Бесконечно долго тянулось время, Хлебников боролся с болью и то забывался, то терял сознание, может даже, обессиленный болью, дремал, а то схватывался, слушал. Иногда делалось холодно, или это его знобило, тело било лихорадкой, и он пробовал хотя бы как-нибудь согреться, укрыться шинелью, на которой лежал. То делалось жарко, и он потел, обливаясь горячим потом.

Минул, наверное, не один день, хотя он совсем не мог отличить дня от ночи, стрельба давно прекратилась, и вокруг было тихо и глухо, словно в подземелье. Он и вправду был в подземелье, вдали от дорог, в поле под деревней с таким памятным для него и ласковым названием — Любаши.

Однажды он внезапно проснулся от гула, что глуховатой могучей волною откуда-то плыл в блиндаж, но, послушав, подумал, что это, верно, гудит техника на шоссе за торфяником. Мощеное шоссе было все же довольно далеко от участка второго батальона, он это помнил из карты, которую держал в руках на КП, еще когда они готовили здесь оборону. Жаль, что тогда он не очень интересовался окрестностями, не посмотрел, где еще были деревни. Хотя к чему ему теперь деревни, разве он дойдет до них?..

Неизвестно уж, спал ли он или едва держался на грани потери сознания, но как-то сразу услышал близкие от траншеи шаги и схватился за пистолет. Слушал с колотящимся сердцем в груди, ожидая услышать голоса, чтобы определить — кто? Да не услышал ничего. Тихие шаги человека, который вроде подкрадывается, останавливается, слушает, доносились сзади от блиндажа, на тыльном боку траншеи, и он вдруг всполошился, что упустит эту редкую возможность обозваться. Но как было и обзываться? А если там немец?

И все же он не удержался, с пистолетом в руках выполз в траншею, упираясь в мокрые стены спиной и локтями, кое-как поднялся на ноги и подал голос. Вероятно, тот его голос прозвучал отчаянно и беспомощно, хоть он и старался придать ему силы и решимости, и он готов был стрелять.

Но это была женщина.

Теперь он будто обрел надежду и ухватился за нее.
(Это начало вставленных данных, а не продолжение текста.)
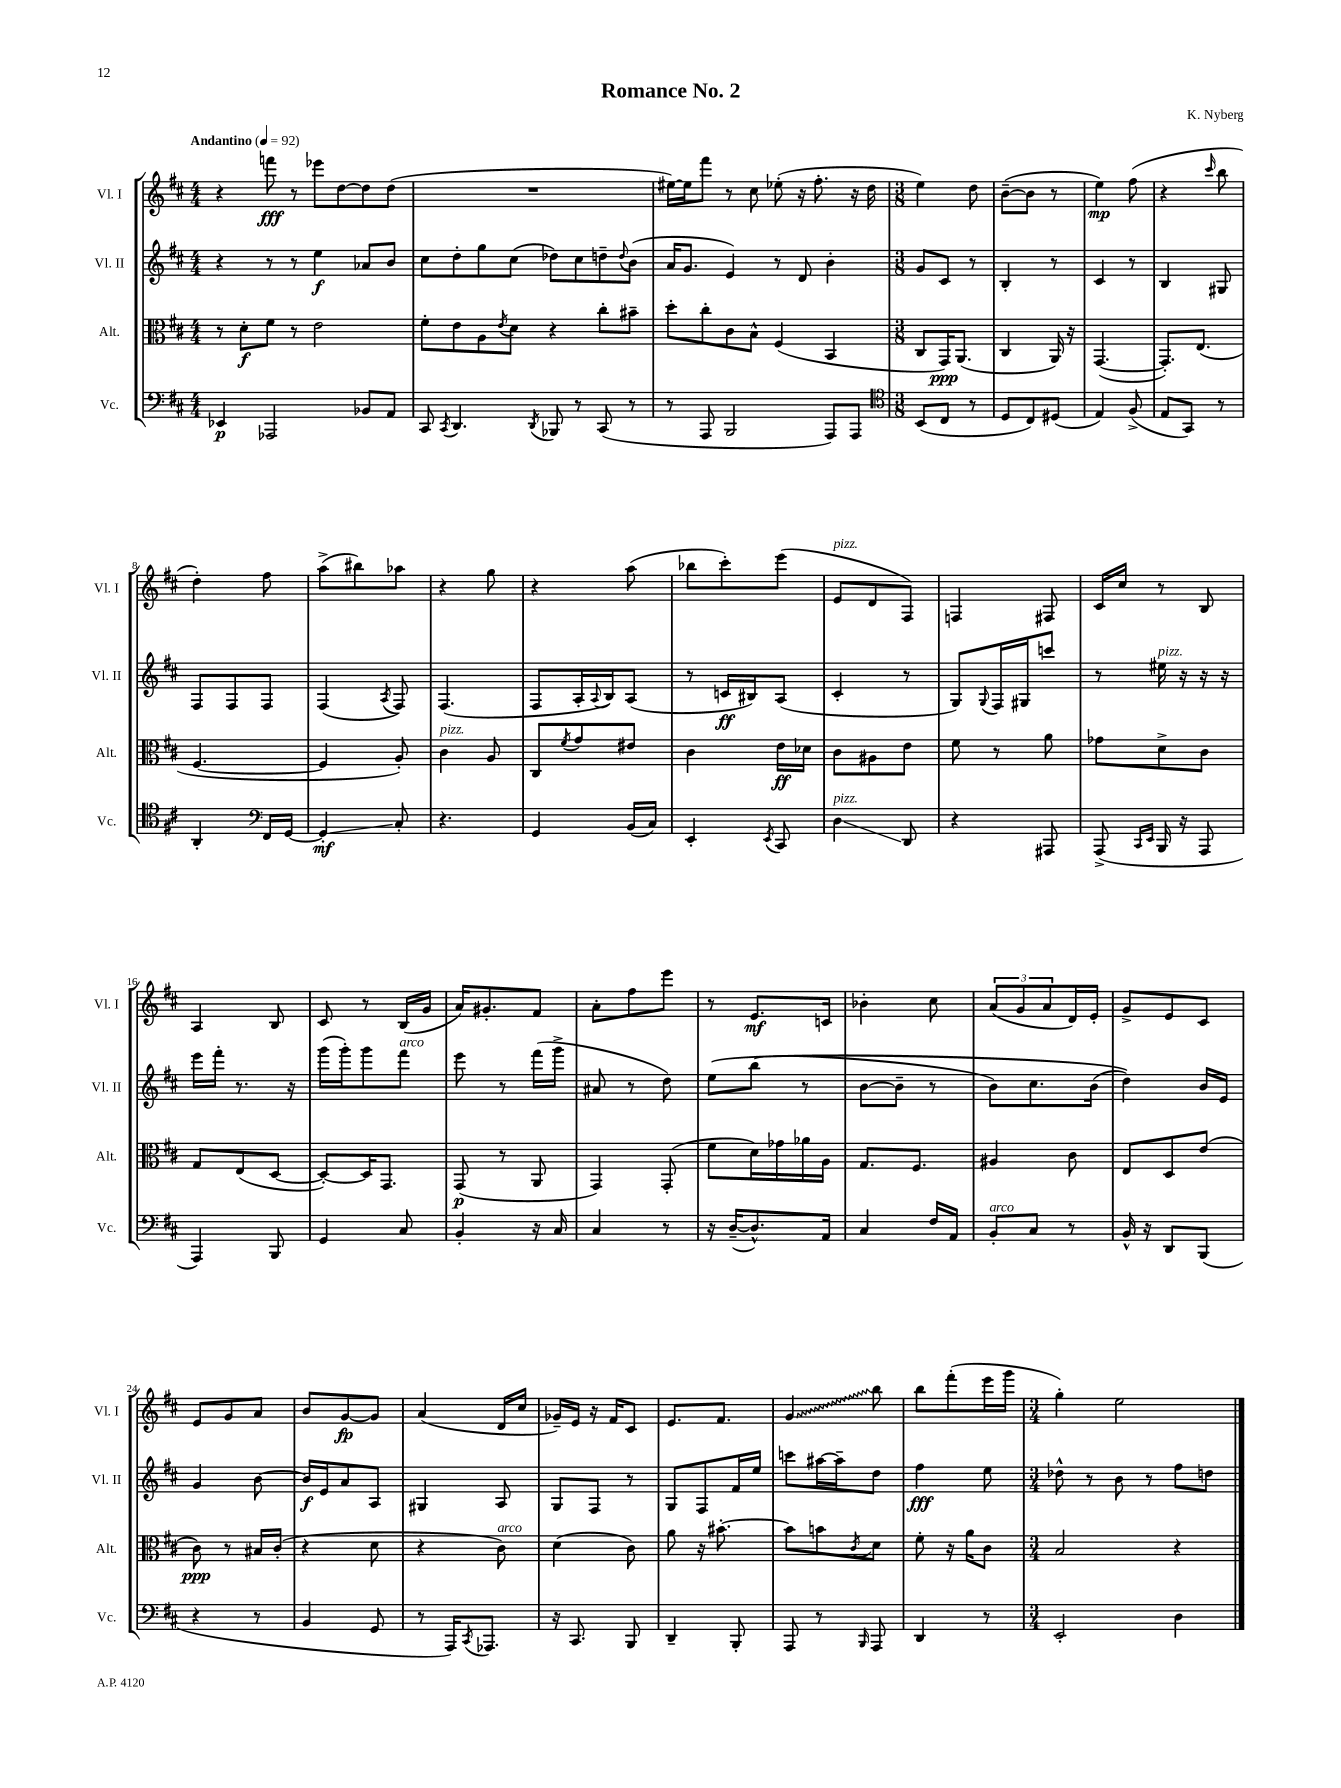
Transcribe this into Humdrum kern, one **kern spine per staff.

**kern	**kern	**kern	**kern
*staff4	*staff3	*staff2	*staff1
*clefF4	*clefC3	*clefG2	*clefG2
*k[f#c#]	*k[f#c#]	*k[f#c#]	*k[f#c#]
*M4/4	*M4/4	*M4/4	*M4/4
*MM92	*MM92	*MM92	*MM92
4EE-/	8r	4r	4r
.	8d'\L	.	.
2AAA-/	8f#\J	8r	8fff\
.	8r	8r	8r
.	2e\	4ee\	8eee-\L
.	.	.	[8dd\
8BB-/L	.	8a-/L	8dd\]
8AA/J	.	8b/J	(8dd\J
=	=	=	=
8CC#/	8f#'\L	8cc#\L	1r
8qCC#/	.	.	.
4.DD/	8e\	8dd'\	.
.	8A\	8gg\	.
.	8qe/	.	.
.	8d\J	(8cc#\J	.
8qDD/	.	.	.
8BBB-/	4r	8dd-\L)	.
8r	.	8cc#\	.
(8CC#/	8cc#'\L	8dd~\	.
.	.	8qqdd/	.
8r	8b#~\J	(8b\J	.
=	=	=	=
8r	8dd'\L	16a/LK	[16ee#\LL)
.	.	8.g/J	16ee#\]J
8AAA/	8cc#'\	.	8fff#\J
2BBB/	8c#\	4e/)	8r
.	8B^^\J	.	8cc#\
.	(4F#/	8r	(8ee-'\
.	.	8d/	16r
.	.	.	8.ff#'\
8AAA/L)	4BB/	4b'\	.
8AAA/J	.	.	16r
.	.	.	16dd\
=	=	=	=
*clefC4	*	*	*
*M3/8	*M3/8	*M3/8	*M3/8
(8BB/L	8C#/L	8g/L	4ee\)
8C#/J	16GG/K)	8c#/J	.
.	(8.AA/J	.	.
8r	.	8r	8dd\
=	=	=	=
8D/L	4C#/	4B'/	([8b~\L
8C#/)	.	.	8b\]J
(8D#/J	16AA/)	8r	8r
.	16r	.	.
=	=	=	=
4E/)	([4.GG/	4c#/	4ee\)
(8F#^/	.	8r	(8ff#\
=	=	=	=
8E/L	8.GG'/]L)	4B/	4r
8GG/J)	.	.	.
.	(8.E/J	.	.
.	.	.	16qqccc#/
8r	.	8G#/	8bb\
=	=	=	=
4AA'/	[4.F#/	8F#/L	4dd'\)
.	.	8F#/	.
*clefF4	*	*	*
16FF#/LL	.	8F#/J	8ff#\
[16GG/JJ	.	.	.
=	=	=	=
4GG'/]	4F#/]	(4F#/	(8aa^\L
.	.	.	8bb#\)
.	.	8qA/	.
8C#'/	8A'/)	8F#/)	8aa-\J
=	=	=	=
4.r	4c#\	(4.F#/	4r
.	8A/	.	8gg\
=	=	=	=
4GG/	8C#/L	8F#/L	4r
.	8qf#/	.	.
.	8g/	16A'/L	.
.	.	8qqA/	.
.	.	16B/J)	.
(16BB/LL	8e#/J	(8A/J	(8aa\
16C#/JJ)	.	.	.
=	=	=	=
4EE'/	4c#\	8r	8bb-\L
.	.	16c/LL	8ccc#'\)
.	.	16B#/J)	.
8qEE/	.	.	.
8CC#/	16e\LL	(8A/J	(8eee\J
.	16d-\JJ	.	.
=	=	=	=
4D\	8c#\L	4c#'/	8e/L
.	8A#\	.	8d/
8DD/	8e\J	8r	8F#/J)
=	=	=	=
4r	8f#\	8G/L)	4F/
.	.	8qqG/	.
.	8r	16F#/L	.
.	.	16G#/J	.
8AAA#/	8a\	8ccc/J	8F#/
=	=	=	=
(8AAA^/	8g-\L	8r	16c#/LL
.	.	.	16cc#/JJ
16qqCC#/LL	.	.	.
16qqEE/JJ	.	.	.
16BBB/	8d^\	16ee#\	8r
16r	.	16r	.
8AAA/	8c#\J	16r	8B/
.	.	16r	.
=	=	=	=
4AAA/)	8G/L	16eee\LL	4A/
.	.	16fff#'\JJ	.
.	(8E/	8.r	.
8BBB/	[8D/J	.	8B/
.	.	16r	.
=	=	=	=
4GG/	8D'/_L)	(16ggg\LL	8c#/
.	.	16ggg'\J)	.
.	16D/]K	8ggg\	8r
.	8.GG/J	.	.
8C#/	.	8fff#\J	(16B/LL
.	.	.	16g/JJ
=	=	=	=
4BB'/	(8GG/	8eee\	16a/LK)
.	.	.	8.g#'/
.	8r	8r	.
16r	8AA/	(16fff#\LL	8f#/J
16C#/	.	16ggg^\JJ	.
=	=	=	=
4C#/	4GG/)	8a#/	8a'\L
.	.	8r	8ff#\
8r	(8GG'/	8dd\)	8eee\J
=	=	=	=
16r	8f#\L	&(8ee\L	8r
([16D~/LK	.	.	.
8.D^^/])	16d\L)	(8bb\J	8.e/L
.	16g-\	.	.
.	16a-\	8r	.
16AA/Jk	16A\JJ	.	16c/Jk
=	=	=	=
4C#/	8.G/L	[8b\L	4b-'\
.	.	8b~\]J	.
.	8.F#/J	.	.
16F#/LL	.	8r	8cc#\
16AA/JJ	.	.	.
=	=	=	=
8BB'/L	4A#/	8b\L)	(12a/L
.	.	.	12g/
8C#/J	.	8.cc#\	.
.	.	.	12a/
8r	8c#\	.	16d/L)
.	.	(16b\Jk	16e'/JJ
=	=	=	=
16BB^^/	8E/L	4dd\)&)	8g^/L
16r	.	.	.
8DD/L	8D/	.	8e/
(8BBB/J	(8e/J	16b/LL	8c#/J
.	.	16e/JJ	.
=	=	=	=
4r	8c#\)	4g/	8e/L
.	8r	.	8g/
8r	16B#/LL	[8b\	8a/J
.	(16c#'/JJ	.	.
=	=	=	=
4BB/	4r	16b/]LL	8b/L
.	.	16e/J	.
.	.	8a/	[8g/
8GG/	8d\	8A/J	8g/]J
=	=	=	=
8r	4r	4G#/	(4a/
16AAA/LK)	.	.	.
8qCC#/	.	.	.
8.AAA-/J	.	.	.
.	8c#\)	8A/	16d/LL
.	.	.	16cc#/JJ
=	=	=	=
16r	(4d\	8G/L	16g-~/LL)
8.CC#/	.	.	16e/JJ
.	.	8F#/J	16r
.	.	.	16f#/LK
8BBB/	8c#\)	8r	8c#/J
=	=	=	=
4DD~/	8a\	8G/L	8.e/L
.	16r	8F#/	.
.	[8.b#'\	.	8.f#/J
8BBB'/	.	16f#/L	.
.	.	16ee/JJ	.
=	=	=	=
8AAA/	8b#\]L	8ccc\L	4g/
8r	8b\	[16aa#\L	.
.	.	16aa#~\]J	.
16qqBBB/	8qc#/	.	.
8AAA/	8d\J	8dd\J	8bb\
=	=	=	=
4DD/	8f#'\	4ff#\	8bb\L
.	16r	.	(8fff#'\
.	16a\LK	.	.
8r	8c#\J	8ee\	16eee\L
.	.	.	16ggg\JJ
=	=	=	=
*M3/4	*M3/4	*M3/4	*M3/4
2EE'/	2B/	8dd-^^\	4gg'\)
.	.	8r	.
.	.	8b\	2ee\
.	.	8r	.
4D\	4r	8ff#\L	.
.	.	8dd\J	.
==	==	==	==
*-	*-	*-	*-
Он только боялся, чтобы женщина не обманула его, не устрашилась слепого; быть может, она бы помогла. Как она могла ему помочь — он не знал; прежде всего, он просил поесть, так как, ослабев, чувствовал, что не протянет долго. Он просто подохнет здесь, в этой норе, прежде чем его найдут свои или немцы или он решится наконец пустить себе пулю в лоб. Это совсем уж было бы скверно, это было бы просто глупо…

Да, но что мог он, незрячий? Разве сам он выбрал себе эту судьбу? Он только стал ее жертвой, нелепой, обидной жертвой, которая пополнит и без того немалочисленный список жертв этой огромной войны.

3. Серафимка

Почувствовав недоброе, Серафимка прибежала на свой порушенный, обросший чернобыльником дворик и сразу увидела раскрытую сенную дверь. Все же дверь она закрывала, когда уходила утром, значит, там побывали. Серафимка бросила наземь лопату и метнулась к кадке, где в порыжелом слое соли она с зимы берегла два куска сала. Но где там! Рядом на земле валялась почерневшая крышка, а в кадке было пусто, одна соль на дне. Значит, взяли, чтоб их взял кровавый понос!